Due to the move to Las Vegas, I wasn’t initially sure if I wanted to submit something for this year’s ASA conference. In the end, the promise of not having to leave Caesar’s Palace and the opportunity to play blackjack with some “famous” sociologist won me over. (Well, that and the fact that my wife has never been to Vegas and wanted to go.) Given this decision, I was faced with the reality that I needed something to submit. The fact that the ASA requires a complete draft nearly seven months before the conference takes place has always been annoying. Further, the number of sessions I’ve attended that were absolutely painful to sit through suggests that this practice does not, in fact, improve the quality of the end result. I don’t know why they require a full paper (better quality? fewer no-shows and cancellations? because they hate us?) but I suspect that it may have a negative effect on paper quality, if the cobbled-together paper that I submitted this morning is any indication.

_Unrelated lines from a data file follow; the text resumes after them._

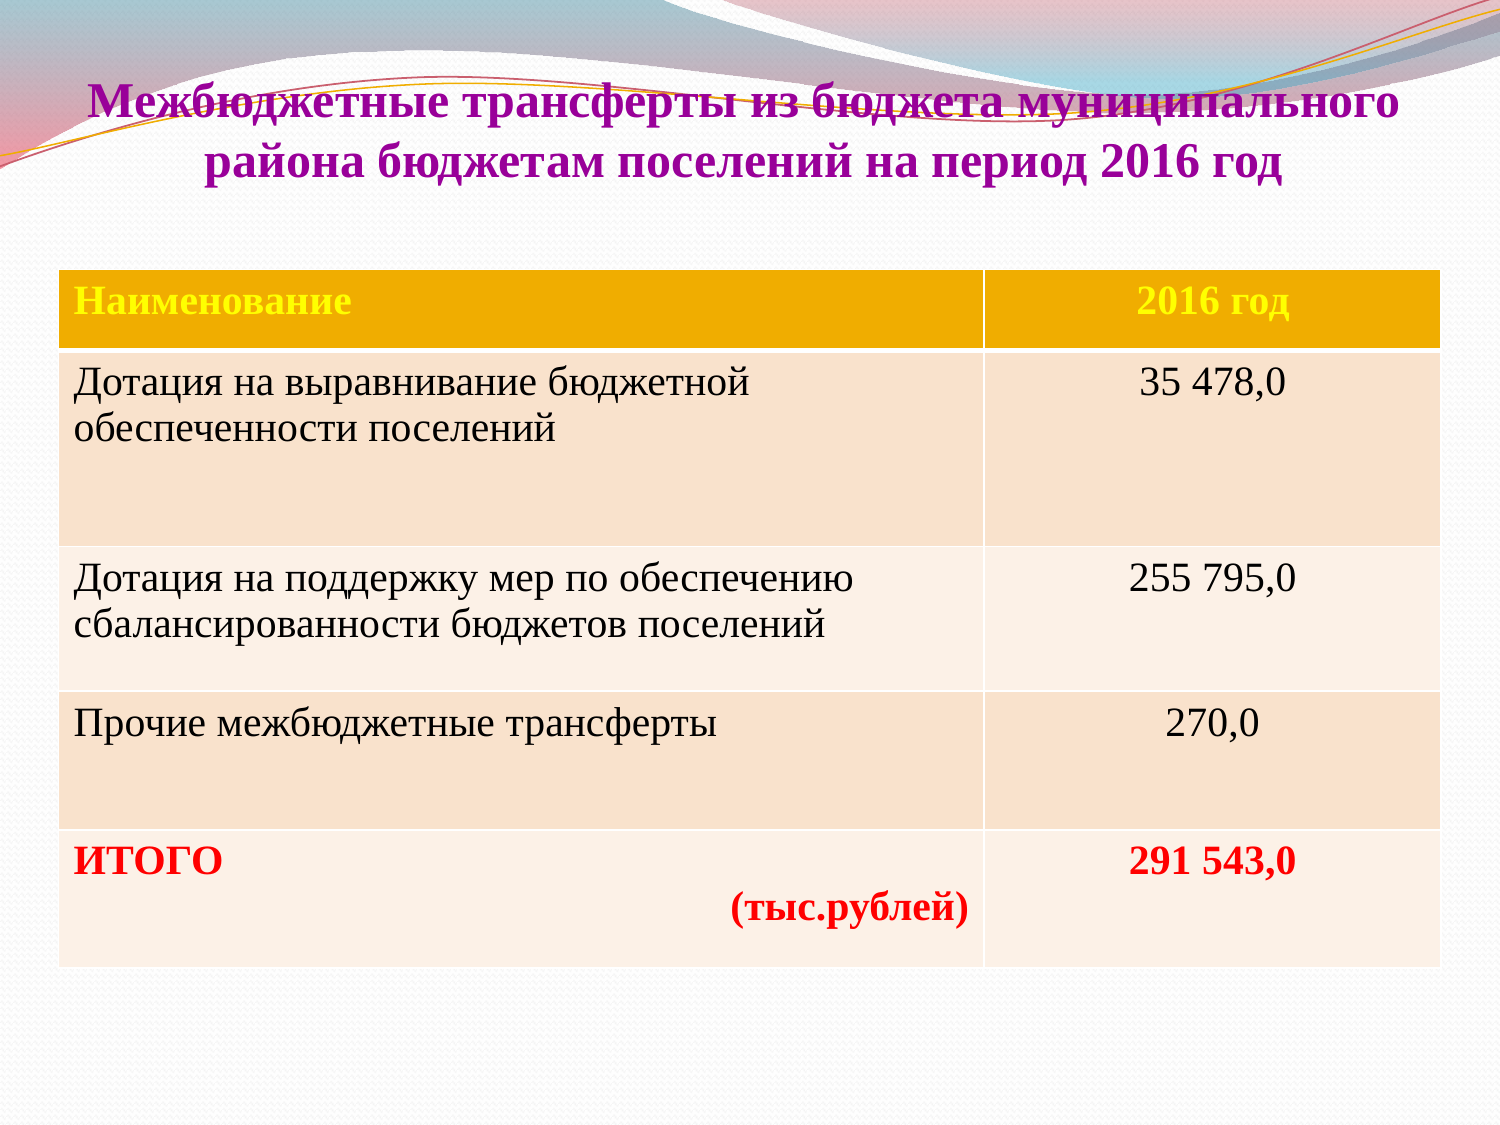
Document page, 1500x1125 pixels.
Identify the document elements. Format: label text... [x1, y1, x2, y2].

table_cell 270,0 [985, 692, 1440, 829]
table_cell 291 543,0 [985, 831, 1440, 967]
table_cell Прочие межбюджетные трансферты [59, 692, 983, 829]
table_cell 255 795,0 [985, 547, 1440, 690]
table_cell ИТОГО (тыс.рублей) [59, 831, 983, 967]
table_cell Дотация на выравнивание бюджетной обеспеченности поселений [59, 353, 983, 546]
title Межбюджетные трансферты из бюджета муниципального района бюджетам поселений на период 2016 год [35, 35, 1454, 188]
table_cell Дотация на поддержку мер по обеспечению сбалансированности бюджетов поселений [59, 547, 983, 690]
table_header 2016 год [985, 270, 1440, 348]
table_cell 35 478,0 [985, 353, 1440, 546]
table_header Наименование [59, 270, 983, 348]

To the best of my guessing ability, these are the four types of submissions that ASA receives:
- Cobbled-together crap (25%) – These papers are submitted by grad students interested in padding their C.V.s and people like me who’s conference funding depends on the presentation of a paper. Hopefully, most of these papers end up at roundtables. Chance of future publication: 0%
- Flawed papers (50%) – These are papers that, for a variety of reasons, are not suitable for peer-reviewed publication. This includes, but is not limited to, exploratory papers with small samples, papers that make no contribution to the literature, and papers with undergraduate students. Chance of future publication: 1%
- Completed research papers (5%) – These papers were completed during the fall semester by people who can afford to wait a few weeks before submitting them to peer-reviewed journals. This submission likely takes place the day after the ASA deadline. In rare cases, these papers appear in print before ASA. Chance of future publication: 80%
- Papers with promise (20%) – These are papers that could be revised for submission to a journal in the future. Of these, about half will likely never be submitted because they were written by people, like me, for whom conference presentations count as “scholarly activity.” Others will be submitted within a year after the ASA conference at which they were originally presented by those at more research-intensive schools whose teaching loads allow them to spend actual time on research. Finally, a few of these papers will spend time on every burner and eventually make it to publication. Chance of future publication: 30%
Combined, these completely made up numbers suggest that about 10.5% of ASA submissions in a given year will eventually be published in a peer reviewed journal. Given the crap I’ve seen (and submitted) to ASA, that sounds about right.